The great and the good filed into Milan's famous gothic cathedral yesterday afternoon for the funeral mass of Cardinal Carlo Maria Martini, one of the church's best-loved figures. Pope Benedict XVI wasn't one of them, however. Cardinal Angelo Comastri, the head priest of St Peter's Basilica, represented the pontiff.
The deeply conservative Benedict would have read, like everyone else, the liberal Cardinal Martini's scathing verdict on the church and its current leadership, which he described as "200 years out of date". In his message relayed by Cardinal Comastri, the Pope nonetheless expressed his "closeness in affection and prayer to the entire diocese of Milan, the Jesuits and the relatives and all those who had loved and admired Cardinal Carlo Maria Martini".
In terms of like-minded theologians, Cardinal Martini was thought to have had few friends inside the Vatican. But among ordinary people – thousands of whom stood outside under grey skies to watch the ceremony on two giant TV screens – his standing was enormous.

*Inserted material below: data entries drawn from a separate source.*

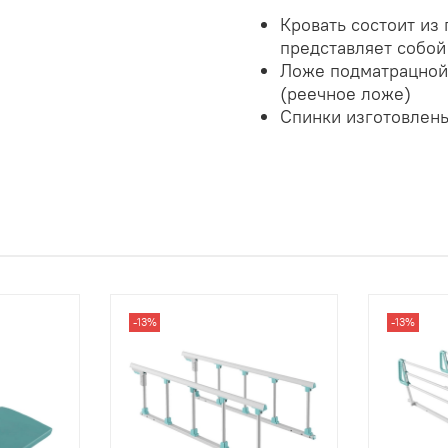
Кровать состоит из
представляет собой
Ложе подматрацной
(реечное ложе)
Спинки изготовлены
-13%
-13%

These people were quick to praise of the former Archbishop of Milan, who died on Friday, aged 85.
"He was always ahead of the rest of the church," said Michele Novaga, an aid worker.
"I think he probably understood that the people wanted another sort of church."
Elisabetta Grassi, a secretary, said: "I'm not really very religious, but I think he was a great man – and he commanded respect and admiration from people who were not church-goers. That's because he sought to include people and care about them, regardless of their background."